In deze zaak heeft de rechtbank Zeeland-West-Brabant op 21 december 2023 uitspraak gedaan in een verzoek tot vaststelling van de hoofdverblijfplaats en kinderalimentatie. De man, vertegenwoordigd door zijn advocaat mr. T. Möller, verzocht de rechtbank om te bepalen dat de minderjarige kinderen per 1 september 2020 hun hoofdverblijf bij hem hebben en dat de vrouw een bijdrage in de kosten van verzorging en opvoeding van € 100,- per maand per kind zal betalen, met ingang van 6 maart 2023. De vrouw is niet verschenen op de zitting en heeft geen verweer gevoerd. De Raad voor de Kinderbescherming heeft geen bezwaar tegen de toewijzing van het verzoek.
De rechtbank heeft vastgesteld dat de minderjarigen sinds eind 2019 bij de man verblijven en dat de juridische situatie niet in overeenstemming is met de feitelijke situatie.
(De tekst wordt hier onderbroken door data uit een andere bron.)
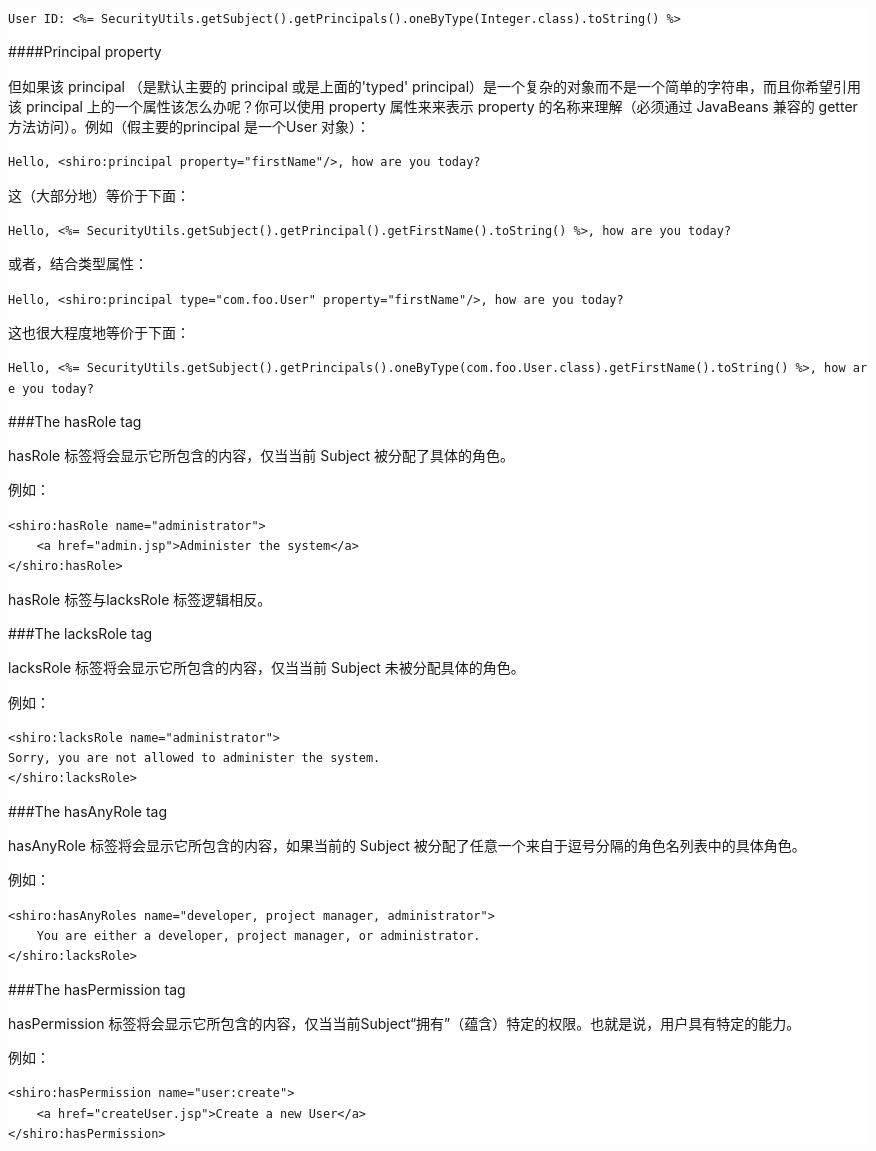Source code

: 	User ID: <%= SecurityUtils.getSubject().getPrincipals().oneByType(Integer.class).toString() %>

####Principal property

但如果该 principal （是默认主要的 principal 或是上面的'typed' principal）是一个复杂的对象而不是一个简单的字符串，而且你希望引用该 principal 上的一个属性该怎么办呢？你可以使用 property 属性来来表示 property 的名称来理解（必须通过 JavaBeans 兼容的 getter 方法访问）。例如（假主要的principal 是一个User 对象）：

	Hello, <shiro:principal property="firstName"/>, how are you today?

这（大部分地）等价于下面：

	Hello, <%= SecurityUtils.getSubject().getPrincipal().getFirstName().toString() %>, how are you today?

或者，结合类型属性：

	Hello, <shiro:principal type="com.foo.User" property="firstName"/>, how are you today?

这也很大程度地等价于下面：

	Hello, <%= SecurityUtils.getSubject().getPrincipals().oneByType(com.foo.User.class).getFirstName().toString() %>, how are you today?

###The hasRole tag

hasRole 标签将会显示它所包含的内容，仅当当前 Subject 被分配了具体的角色。

例如：

	<shiro:hasRole name="administrator">
	    <a href="admin.jsp">Administer the system</a>
	</shiro:hasRole>

hasRole 标签与lacksRole 标签逻辑相反。

###The lacksRole tag

lacksRole 标签将会显示它所包含的内容，仅当当前 Subject 未被分配具体的角色。

例如：

	<shiro:lacksRole name="administrator">
	Sorry, you are not allowed to administer the system.
	</shiro:lacksRole>

###The hasAnyRole tag

hasAnyRole 标签将会显示它所包含的内容，如果当前的 Subject 被分配了任意一个来自于逗号分隔的角色名列表中的具体角色。

例如：

	<shiro:hasAnyRoles name="developer, project manager, administrator">
	    You are either a developer, project manager, or administrator.
	</shiro:lacksRole>

###The hasPermission tag

hasPermission 标签将会显示它所包含的内容，仅当当前Subject“拥有”（蕴含）特定的权限。也就是说，用户具有特定的能力。

例如：

	<shiro:hasPermission name="user:create">
	    <a href="createUser.jsp">Create a new User</a>
	</shiro:hasPermission>
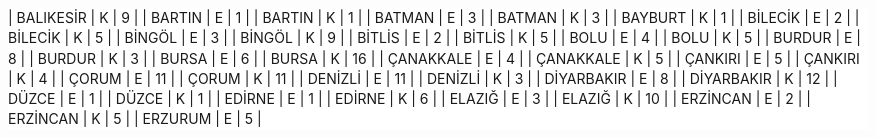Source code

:| BALIKESİR      | K      | 9             |
| BARTIN         | E      | 1             |
| BARTIN         | K      | 1             |
| BATMAN         | E      | 3             |
| BATMAN         | K      | 3             |
| BAYBURT        | K      | 1             |
| BİLECİK        | E      | 2             |
| BİLECİK        | K      | 5             |
| BİNGÖL         | E      | 3             |
| BİNGÖL         | K      | 9             |
| BİTLİS         | E      | 2             |
| BİTLİS         | K      | 5             |
| BOLU           | E      | 4             |
| BOLU           | K      | 5             |
| BURDUR         | E      | 8             |
| BURDUR         | K      | 3             |
| BURSA          | E      | 6             |
| BURSA          | K      | 16            |
| ÇANAKKALE      | E      | 4             |
| ÇANAKKALE      | K      | 5             |
| ÇANKIRI        | E      | 5             |
| ÇANKIRI        | K      | 4             |
| ÇORUM          | E      | 11            |
| ÇORUM          | K      | 11            |
| DENİZLİ        | E      | 11            |
| DENİZLİ        | K      | 3             |
| DİYARBAKIR     | E      | 8             |
| DİYARBAKIR     | K      | 12            |
| DÜZCE          | E      | 1             |
| DÜZCE          | K      | 1             |
| EDİRNE         | E      | 1             |
| EDİRNE         | K      | 6             |
| ELAZIĞ         | E      | 3             |
| ELAZIĞ         | K      | 10            |
| ERZİNCAN       | E      | 2             |
| ERZİNCAN       | K      | 5             |
| ERZURUM        | E      | 5             |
De rechtbank heeft de verzoeken van de man toegewezen, waarbij is bepaald dat de minderjarigen hun hoofdverblijf bij de man hebben. Daarnaast heeft de rechtbank de vrouw verplicht om met ingang van 7 september 2023 een bijdrage van € 120,- per maand te betalen voor de verzorging en opvoeding van de kinderen. Deze beslissing is uitvoerbaar bij voorraad verklaard, zodat de man direct kan rekenen op de alimentatie, ondanks een eventueel hoger beroep.
De rechtbank heeft de alimentatie berekend op basis van de behoefte van de kinderen en de draagkracht van de man. De vrouw heeft geen informatie verstrekt over haar inkomen, waardoor de rechtbank niet in staat was om haar draagkracht vast te stellen. De rechtbank heeft de beslissing in het belang van de minderjarigen genomen, zodat zij de nodige financiële ondersteuning kunnen ontvangen.